A verbatim copy of the data is wanted, minus any picture in it.

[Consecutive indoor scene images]
****************************************

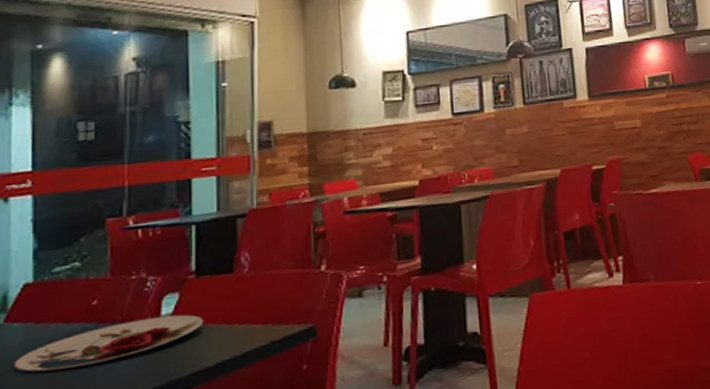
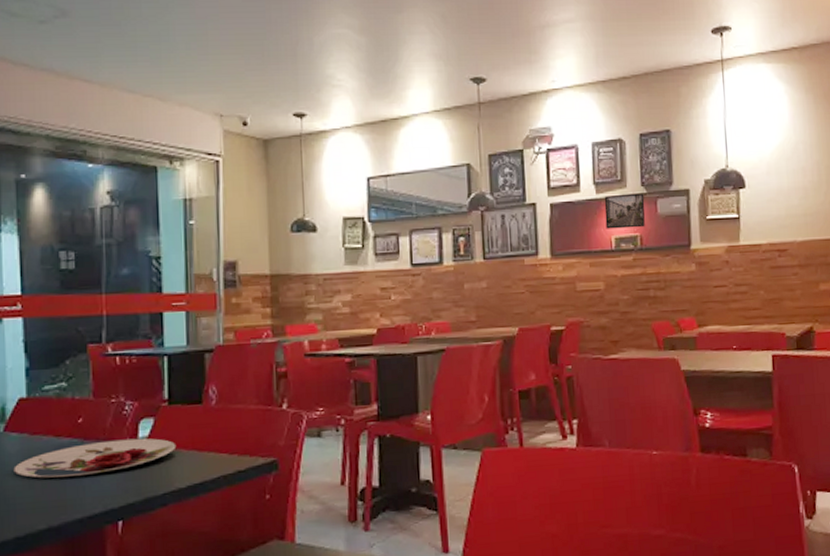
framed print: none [636,34,675,70] -> present [604,193,646,229]

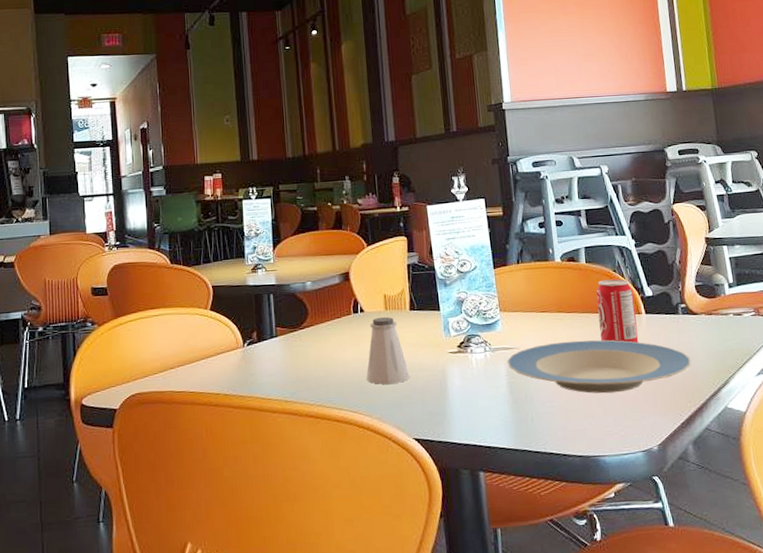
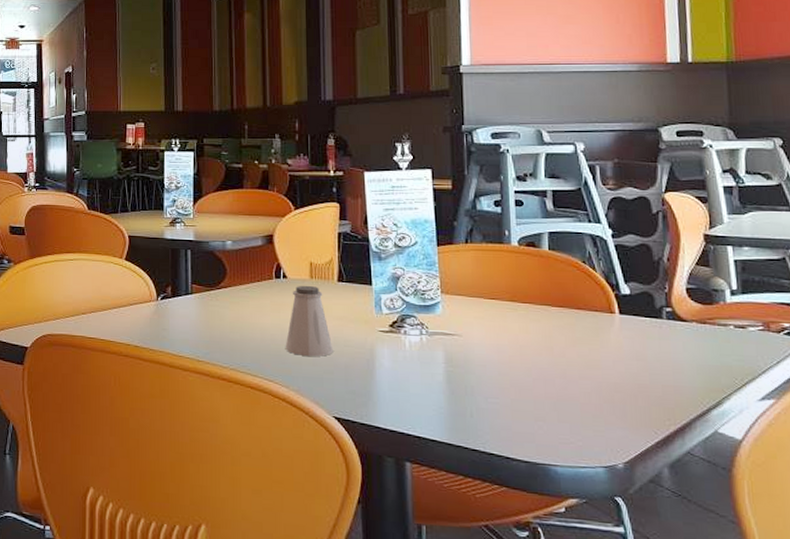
plate: present [506,340,691,394] -> none [445,334,674,398]
beverage can: present [596,279,639,343] -> none [559,270,608,346]

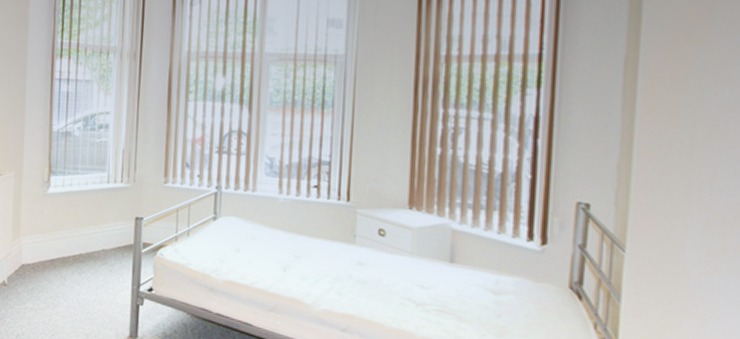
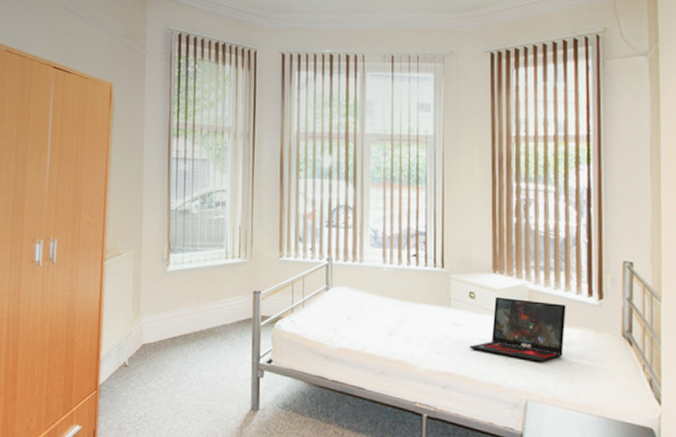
laptop: none [376,235,498,311] -> present [470,296,566,362]

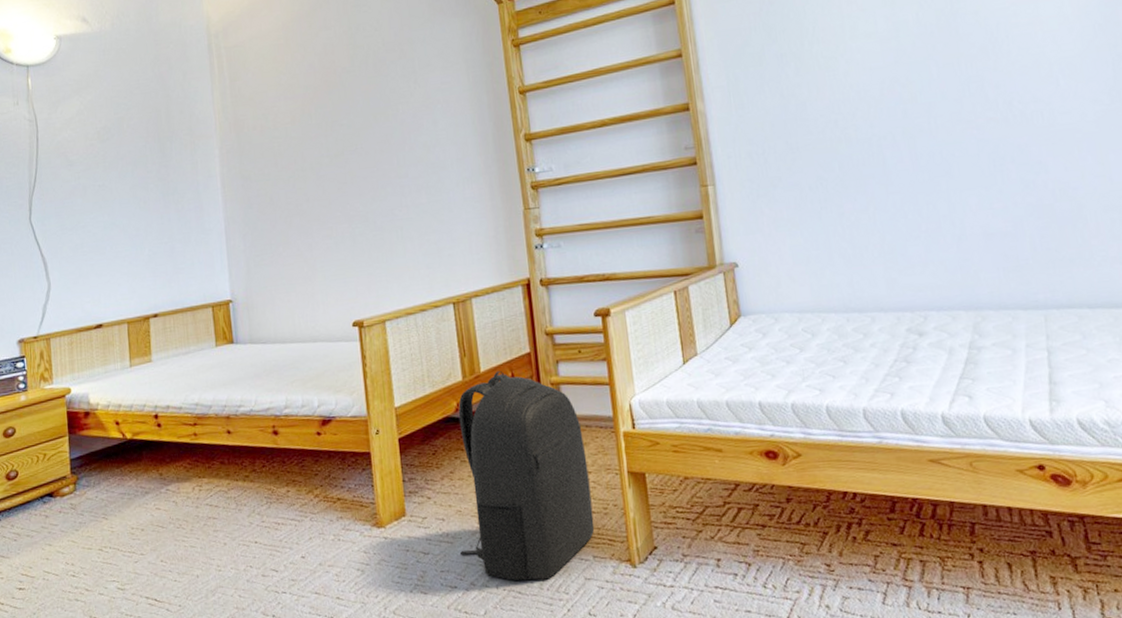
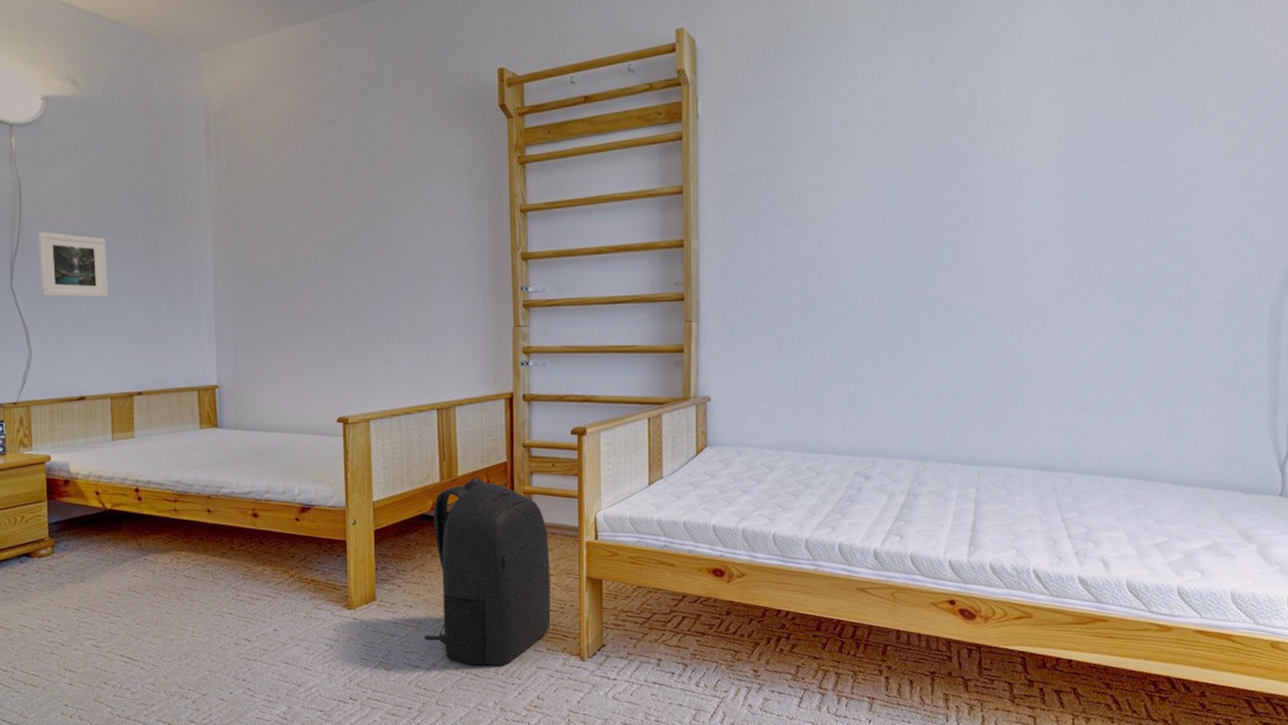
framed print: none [54,164,122,228] -> present [37,232,109,298]

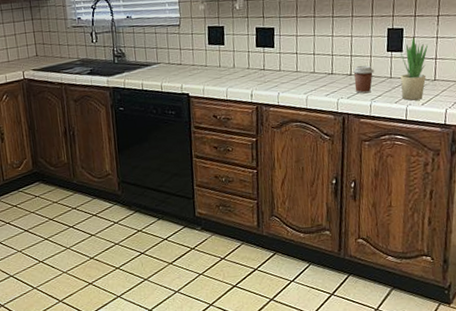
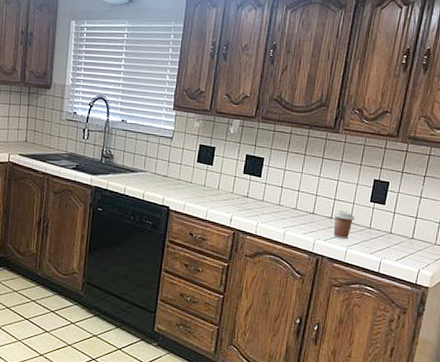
potted plant: present [400,35,428,101] -> none [378,191,410,255]

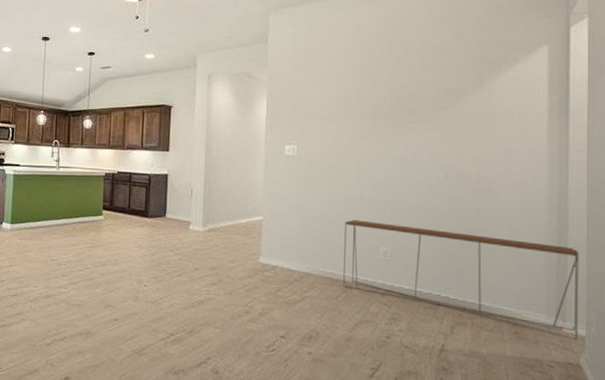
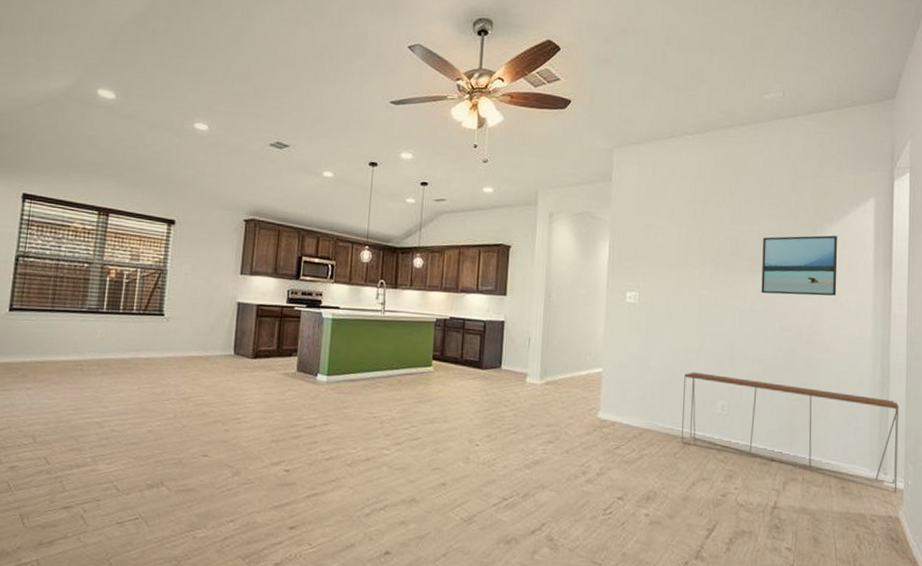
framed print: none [424,84,507,145] -> present [761,235,838,296]

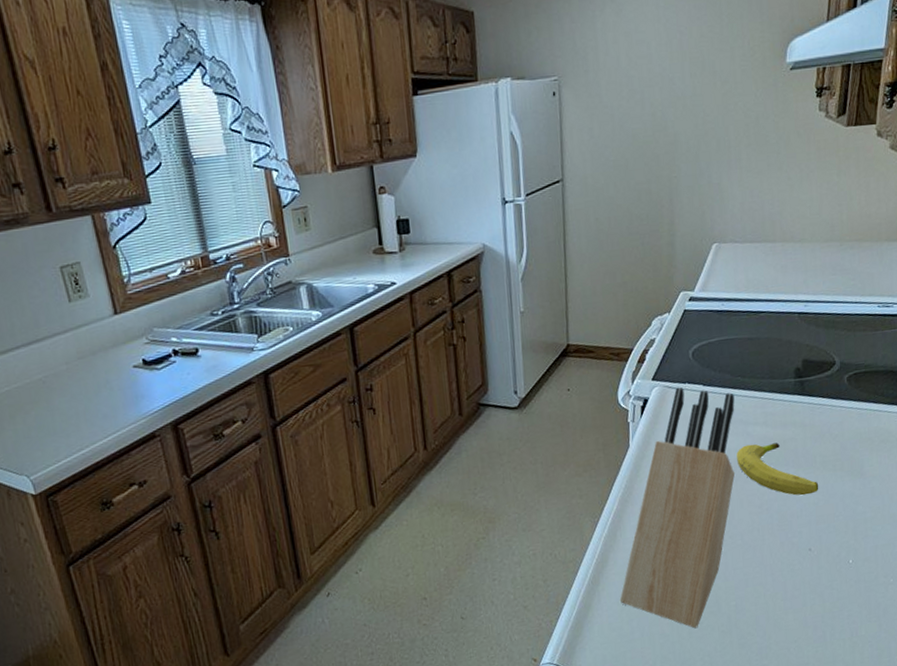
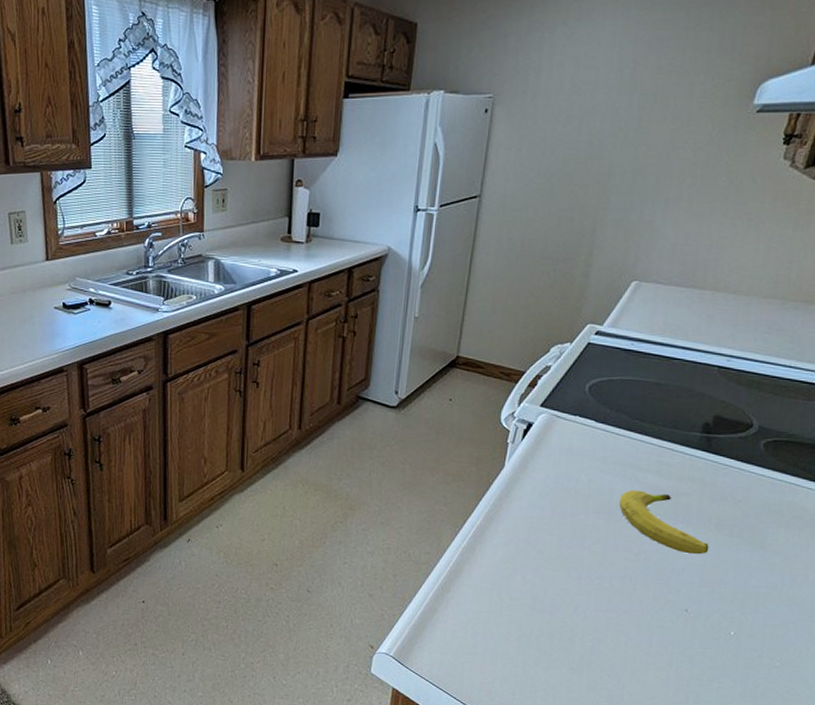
knife block: present [619,387,736,629] -> none [467,418,629,659]

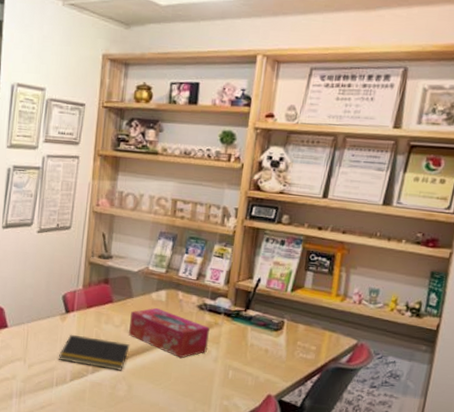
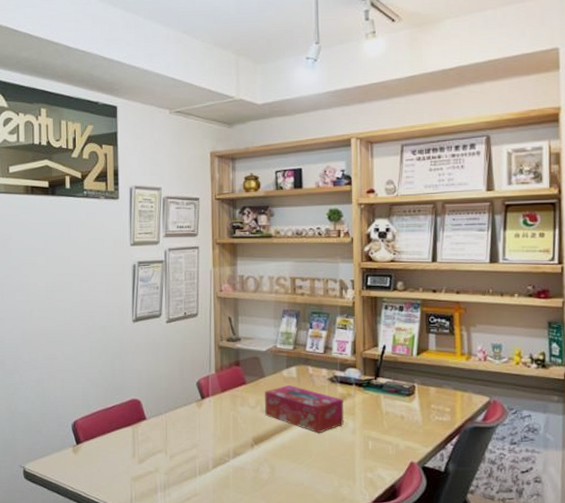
notepad: present [59,334,130,371] -> none [199,420,268,453]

****************************************

**Result of the exercise:**
framed print: none [636,34,675,70] -> present [604,193,646,229]

plate: present [506,340,691,394] -> none [445,334,674,398]
beverage can: present [596,279,639,343] -> none [559,270,608,346]

laptop: none [376,235,498,311] -> present [470,296,566,362]

framed print: none [54,164,122,228] -> present [37,232,109,298]

potted plant: present [400,35,428,101] -> none [378,191,410,255]

framed print: none [424,84,507,145] -> present [761,235,838,296]

knife block: present [619,387,736,629] -> none [467,418,629,659]

notepad: present [59,334,130,371] -> none [199,420,268,453]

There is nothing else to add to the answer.